Philly Prep School Senior Faces Expulsion After Posting Viral TikTok of Classmates Struggling to Read Basic Sentences

Image credit: @whatthevek/TikTok

A high school senior in South Philadelphia is facing expulsion, a prom ban, and the loss of his graduation ceremony after posting a TikTok that has been viewed more than 14 million times. His offense wasn’t violence, cheating, or threats. He asked his classmates to read a sentence out loud.

The student, who goes by @whatthevek on TikTok, attends Preparatory Charter High School, a college prep school in South Philadelphia. In the video, he holds up a handwritten index card with a single sentence and asks classmates to read it aloud.

The sentence: “She wore a silhouette of clothes that were extraordinary but somewhat gauche.”

“I Don’t Even Know How to Read”

What followed was difficult to watch. One student read “silhouette” as “sahalat.” Another pronounced “gauche” as “Gertrude.” Several couldn’t get past the first few words before giving up entirely. One student, laughing but clearly frustrated, said it plainly: “I don’t even know how to read. I don’t know why I didn’t know.”

@whatthevek Should I Do a Part 2? #fyp #viral #funny #highschool #read ♬ Satie Gymnopedie No. 1 Healing(980355) – Tani Taka


These aren’t middle schoolers. They’re seniors at a college preparatory high school, weeks away from graduation.

A second video made things worse. This time, the sentence was simpler: “The colonel asked the choir to accommodate the governor’s schedule.” Most students could sound out the words. But when asked to explain what the sentence meant, the answers fell apart. One student said “accommodate” meant “to sing.” Another guessed it meant “to read his schedule.” A third simply said, “I don’t know, bro.”

The first video appeared to show students who couldn’t decode words on a page. The second revealed something deeper. Even when they could read the words, they couldn’t explain what they meant.

@whatthevek It’s kernel lol #whatthevek #funny #viral #philly #highschool ♬ sonido original – Música_Clásica

The School’s Reported Response Had Nothing to Do With Literacy

According to a public post from NO GUN ZONE Incorporated, a well-known Philadelphia community advocacy organization, Preparatory Charter High School moved to expel the student behind the videos. The organization stated that the school’s decision targets “a senior student over the creation of a TikTok account that involved interviewing fellow students on their ability to spell words.”

The post describes the student as a Black African American senior who is foreign-born, carries a high GPA, and has a strong academic record. And the school reportedly isn’t stopping at expulsion. “They’re trying to take everything away from him, including prom and graduation.”

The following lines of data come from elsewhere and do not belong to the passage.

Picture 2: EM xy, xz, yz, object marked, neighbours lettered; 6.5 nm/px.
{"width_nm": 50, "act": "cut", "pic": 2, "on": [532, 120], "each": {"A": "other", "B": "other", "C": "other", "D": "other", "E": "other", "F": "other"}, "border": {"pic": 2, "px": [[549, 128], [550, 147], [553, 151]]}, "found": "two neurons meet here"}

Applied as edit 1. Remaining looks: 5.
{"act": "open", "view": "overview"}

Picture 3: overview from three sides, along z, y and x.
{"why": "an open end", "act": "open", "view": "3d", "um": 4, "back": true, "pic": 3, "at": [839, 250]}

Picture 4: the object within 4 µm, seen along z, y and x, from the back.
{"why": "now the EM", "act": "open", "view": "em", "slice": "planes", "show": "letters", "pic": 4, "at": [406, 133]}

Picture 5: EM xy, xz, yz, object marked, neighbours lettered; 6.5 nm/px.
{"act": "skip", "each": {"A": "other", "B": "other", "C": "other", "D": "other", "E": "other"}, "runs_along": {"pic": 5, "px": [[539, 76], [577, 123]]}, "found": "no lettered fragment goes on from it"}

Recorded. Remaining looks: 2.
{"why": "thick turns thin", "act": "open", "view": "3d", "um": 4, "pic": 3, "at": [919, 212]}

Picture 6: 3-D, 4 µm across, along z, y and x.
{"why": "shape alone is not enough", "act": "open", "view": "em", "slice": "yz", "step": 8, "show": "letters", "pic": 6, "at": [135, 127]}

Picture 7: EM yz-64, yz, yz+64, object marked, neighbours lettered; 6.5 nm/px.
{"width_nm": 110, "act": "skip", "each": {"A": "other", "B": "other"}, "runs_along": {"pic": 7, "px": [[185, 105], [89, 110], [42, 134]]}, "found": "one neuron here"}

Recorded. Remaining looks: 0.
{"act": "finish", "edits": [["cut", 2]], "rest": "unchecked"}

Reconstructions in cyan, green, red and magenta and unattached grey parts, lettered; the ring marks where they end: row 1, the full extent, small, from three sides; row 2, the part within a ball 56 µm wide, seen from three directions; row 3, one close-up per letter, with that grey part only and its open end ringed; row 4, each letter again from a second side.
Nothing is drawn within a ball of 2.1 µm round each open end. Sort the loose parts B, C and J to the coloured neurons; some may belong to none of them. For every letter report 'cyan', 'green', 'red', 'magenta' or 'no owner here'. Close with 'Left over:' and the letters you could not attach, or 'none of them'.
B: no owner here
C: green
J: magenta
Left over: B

The post has drawn over 100 comments and more than 130 shares. Reverend Jordan Wells amplified the story on X, writing that the student was “banned from prom, and blocked from graduating — just for exposing his school’s embarrassing literacy crisis.”


Schools do have legitimate reasons to regulate videos filmed on campus, particularly when other students are identifiable and may not have consented to being posted. If classmates were recorded without permission or held up for public ridicule, the school could argue that discipline is warranted. But even then, the reported punishment raises a harder question: why does the harshest response appear aimed at the student who exposed the problem rather than the system that allowed seniors at a college prep school to reach graduation struggling with basic reading?

The Numbers Behind the Viral Moment

The videos landed in a city that has been staring at its own literacy numbers for years. Only about one-third of Philadelphia students in grades 3 through 8 scored proficient in reading on state assessments during the most recent testing cycle, according to Chalkbeat Philadelphia, and only 17 percent of the city’s fourth graders met federal proficiency standards, placing Philadelphia near the bottom of major urban school districts nationwide.

A School Called “Preparatory”

Preparatory Charter High School has not publicly responded to the videos or the reported disciplinary action against the student. The school’s website describes its mission as preparing students “to become productive members of society” while helping them “achieve high academic standards.”

The student who filmed the TikToks reportedly has a high GPA. He could read the sentence on the card. He understood what it meant. And now the school that calls itself “Preparatory” is preparing to remove him.

The students who struggled in those videos didn’t fail themselves. Somewhere along the way, the system failed them. And right now, the school appears far more prepared to punish the person who showed that than to explain how it happened.